The what-to-do-about-Gordon problem will become much easier for Labour to solve once the party accepts there is almost certainly nothing it can do now to win the next General Election. No Government in history has recovered sufficiently from such disastrous opinion poll ratings, and by-election defeats on the scale of Crewe and Glasgow East, in time to win the confidence of voters at the polls – especially not when the economy is on the rocks.

The wisest counsel for Mr Brown’s would-be successor as party leader is to keep his or her powder dry until the position becomes vacant, presumably a few days after the election, which is now most likely to be held in May 2010. It is unclear quite who would want the thankless task at this stage – certainly not David Miliband, who has time to wait until the political weather is better, and possibly not even the eternally ambitious Jack Straw, who must know a duff hand when he sees one.

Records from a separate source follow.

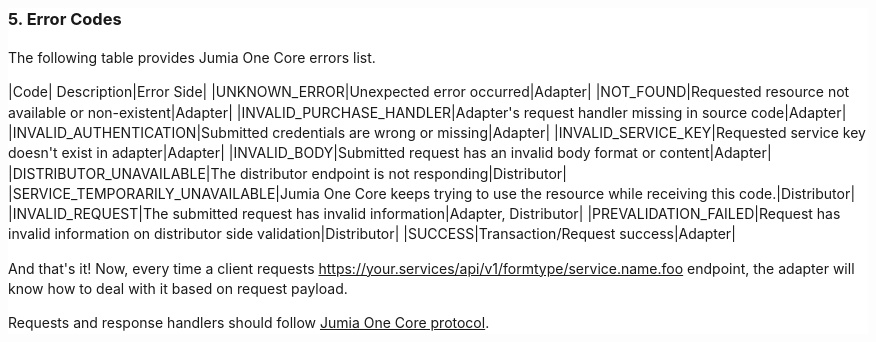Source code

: ### 5. Error Codes

The following table provides Jumia One Core errors list.

|Code| Description|Error Side|
|UNKNOWN_ERROR|Unexpected error occurred|Adapter|
|NOT_FOUND|Requested resource not available or non-existent|Adapter|
|INVALID_PURCHASE_HANDLER|Adapter's request handler missing in source code|Adapter|
|INVALID_AUTHENTICATION|Submitted credentials are wrong or missing|Adapter|
|INVALID_SERVICE_KEY|Requested service key doesn't exist in adapter|Adapter|
|INVALID_BODY|Submitted request has an invalid body format or content|Adapter|
|DISTRIBUTOR_UNAVAILABLE|The distributor endpoint is not responding|Distributor|
|SERVICE_TEMPORARILY_UNAVAILABLE|Jumia One Core keeps trying to use the resource while receiving this code.|Distributor|
|INVALID_REQUEST|The submitted request has invalid information|Adapter, Distributor|
|PREVALIDATION_FAILED|Request has invalid information on distributor side validation|Distributor|
|SUCCESS|Transaction/Request success|Adapter|


And that's it! Now, every time a client requests https://your.services/api/v1/formtype/service.name.foo endpoint, the adapter will know how to deal with it based on request payload.

Requests and response handlers should follow
[Jumia One Core protocol](https://confluence.jumia.com/display/AFRMDS/Jumia+One+Core+Protocol).


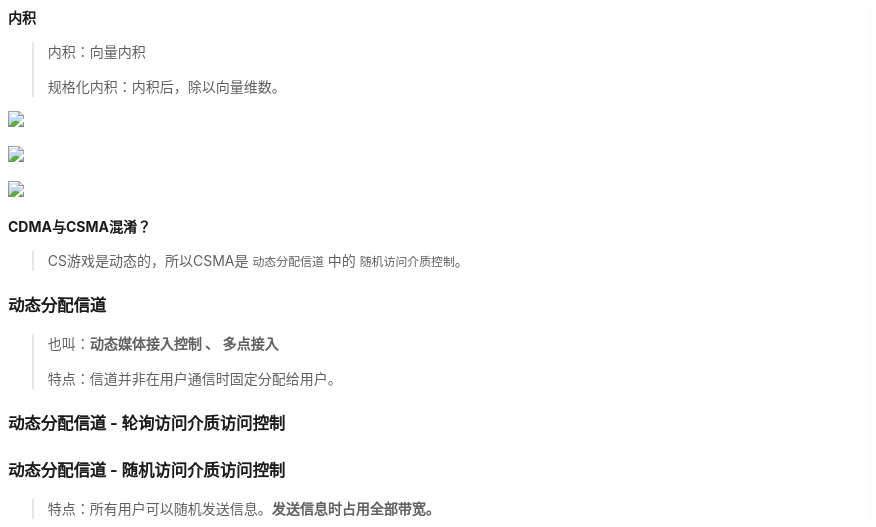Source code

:**内积**

> 内积：向量内积
>
> 规格化内积：内积后，除以向量维数。

![](media_DataLinkLayer/069.png)

![](media_DataLinkLayer/070.png)

![](media_DataLinkLayer/071.png)

**CDMA与CSMA混淆？**

> CS游戏是动态的，所以CSMA是 `动态分配信道` 中的 `随机访问介质控制`。



### 动态分配信道

> 也叫：**动态媒体接入控制 、 多点接入**
>
> 特点：信道并非在用户通信时固定分配给用户。



### 动态分配信道 - 轮询访问介质访问控制





### 动态分配信道 - 随机访问介质访问控制

> 特点：所有用户可以随机发送信息。**发送信息时占用全部带宽。**





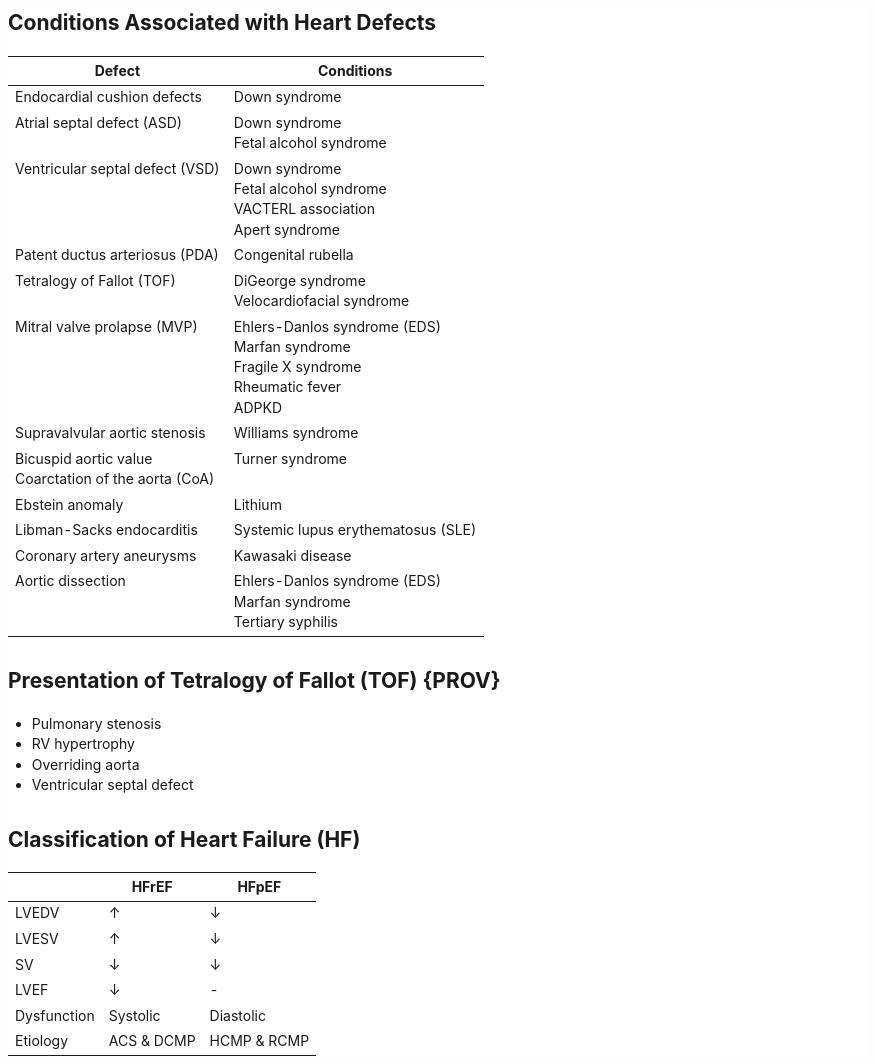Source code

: ## Conditions Associated with Heart Defects

|Defect|Conditions|
|-|-|
|Endocardial cushion defects|Down syndrome|
|Atrial septal defect (ASD)|Down syndrome<br>Fetal alcohol syndrome|
|Ventricular septal defect (VSD)|Down syndrome<br>Fetal alcohol syndrome<br>VACTERL association<br>Apert syndrome|
|Patent ductus arteriosus (PDA)|Congenital rubella|
|Tetralogy of Fallot (TOF)|DiGeorge syndrome<br>Velocardiofacial syndrome|
|Mitral valve prolapse (MVP)|Ehlers-Danlos syndrome (EDS)<br>Marfan syndrome<br>Fragile X syndrome<br>Rheumatic fever<br>ADPKD|
|Supravalvular aortic stenosis|Williams syndrome|
|Bicuspid aortic value<br>Coarctation of the aorta (CoA)|Turner syndrome|
|Ebstein anomaly|Lithium|
|Libman-Sacks endocarditis|Systemic lupus erythematosus (SLE)|
|Coronary artery aneurysms|Kawasaki disease|
|Aortic dissection|Ehlers-Danlos syndrome (EDS)<br>Marfan syndrome<br>Tertiary syphilis|

## Presentation of Tetralogy of Fallot (TOF) {PROV}

- Pulmonary stenosis
- RV hypertrophy
- Overriding aorta
- Ventricular septal defect

## Classification of Heart Failure (HF)

||HFrEF|HFpEF|
|-|-|-|
|LVEDV|↑|↓|
|LVESV|↑|↓|
|SV|↓|↓|
|LVEF|↓|-|
|Dysfunction|Systolic|Diastolic|
|Etiology|ACS & DCMP|HCMP & RCMP|
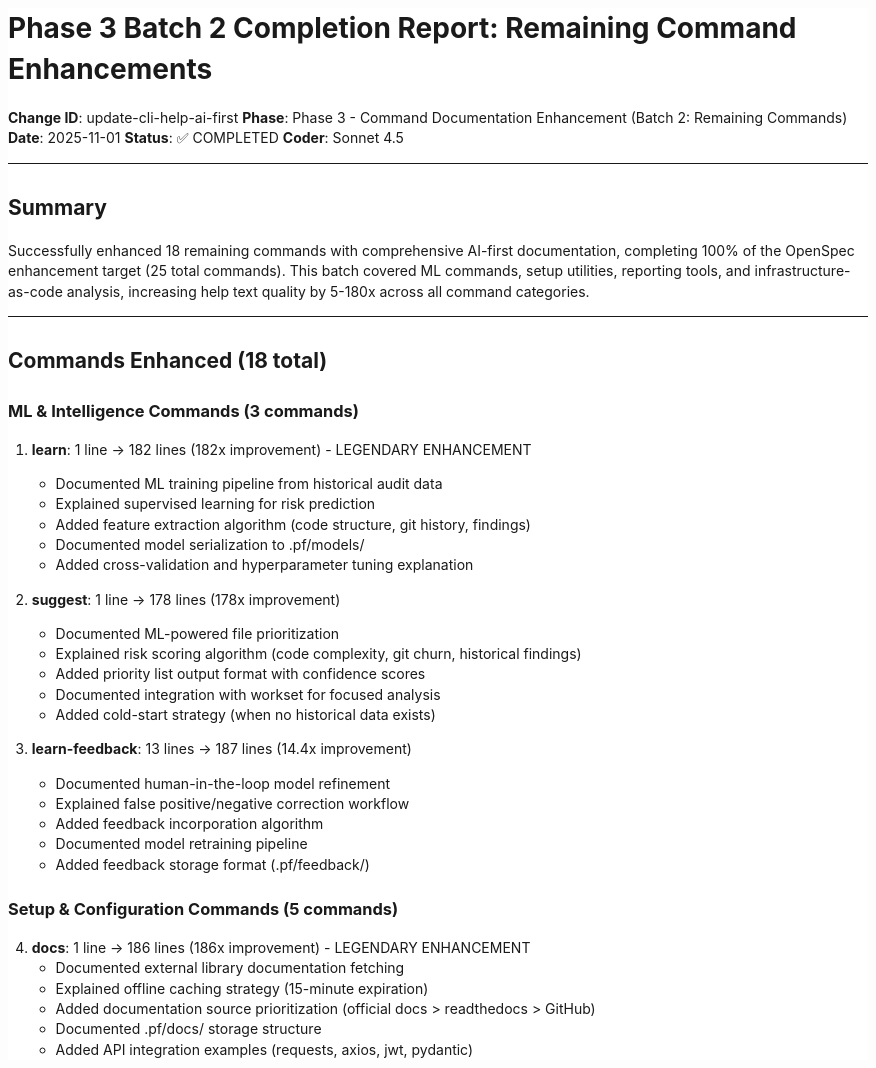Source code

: # Phase 3 Batch 2 Completion Report: Remaining Command Enhancements

**Change ID**: update-cli-help-ai-first
**Phase**: Phase 3 - Command Documentation Enhancement (Batch 2: Remaining Commands)
**Date**: 2025-11-01
**Status**: ✅ COMPLETED
**Coder**: Sonnet 4.5

---

## Summary

Successfully enhanced 18 remaining commands with comprehensive AI-first documentation, completing 100% of the OpenSpec enhancement target (25 total commands). This batch covered ML commands, setup utilities, reporting tools, and infrastructure-as-code analysis, increasing help text quality by 5-180x across all command categories.

---

## Commands Enhanced (18 total)

### ML & Intelligence Commands (3 commands)

1. **learn**: 1 line → 182 lines (182x improvement) - LEGENDARY ENHANCEMENT
   - Documented ML training pipeline from historical audit data
   - Explained supervised learning for risk prediction
   - Added feature extraction algorithm (code structure, git history, findings)
   - Documented model serialization to .pf/models/
   - Added cross-validation and hyperparameter tuning explanation

2. **suggest**: 1 line → 178 lines (178x improvement)
   - Documented ML-powered file prioritization
   - Explained risk scoring algorithm (code complexity, git churn, historical findings)
   - Added priority list output format with confidence scores
   - Documented integration with workset for focused analysis
   - Added cold-start strategy (when no historical data exists)

3. **learn-feedback**: 13 lines → 187 lines (14.4x improvement)
   - Documented human-in-the-loop model refinement
   - Explained false positive/negative correction workflow
   - Added feedback incorporation algorithm
   - Documented model retraining pipeline
   - Added feedback storage format (.pf/feedback/)

### Setup & Configuration Commands (5 commands)

4. **docs**: 1 line → 186 lines (186x improvement) - LEGENDARY ENHANCEMENT
   - Documented external library documentation fetching
   - Explained offline caching strategy (15-minute expiration)
   - Added documentation source prioritization (official docs > readthedocs > GitHub)
   - Documented .pf/docs/ storage structure
   - Added API integration examples (requests, axios, jwt, pydantic)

The flurry of activity following the Glasgow East result, with allegations of disgruntled MPs collecting names for a letter urging Mr Brown to step down, and of Cabinet members willing to tell the Prime Minister to his face to quit, appears to have fizzled out. This is hardly surprising, given a Populus opinion poll yesterday showing that barely half of voters believe a change of leadership or policy would improve the party’s chances of success at the next election. Coupled with a ComRes poll showing that 53 per cent of respondents think the Conservatives are ready for office, even the most optimistic Labour MP must suspect that, after 11 years in power, the game is well and truly up.

Loyal Harriet Harman, the leader of the House of Commons, will continue to try to rally support for the Prime Minister. In an interview over the weekend, in what may come to be regarded as the understatement of the decade, Ms Harman said we hadn’t yet seen the best of Mr Brown, before adding bizarrely that she continued to support him “because the big problems people are facing at the moment are the economy, the cost of fuel and food prices”. And that was supposed to be supportive?

Gordon Brown’s short premiership has been a disaster, probably even worse than his political enemies could have imagined. But Labour has only itself to blame for failing to remember why in 1994 it chose Tony Blair as leader instead of the more experienced but unappealing Gordon Brown.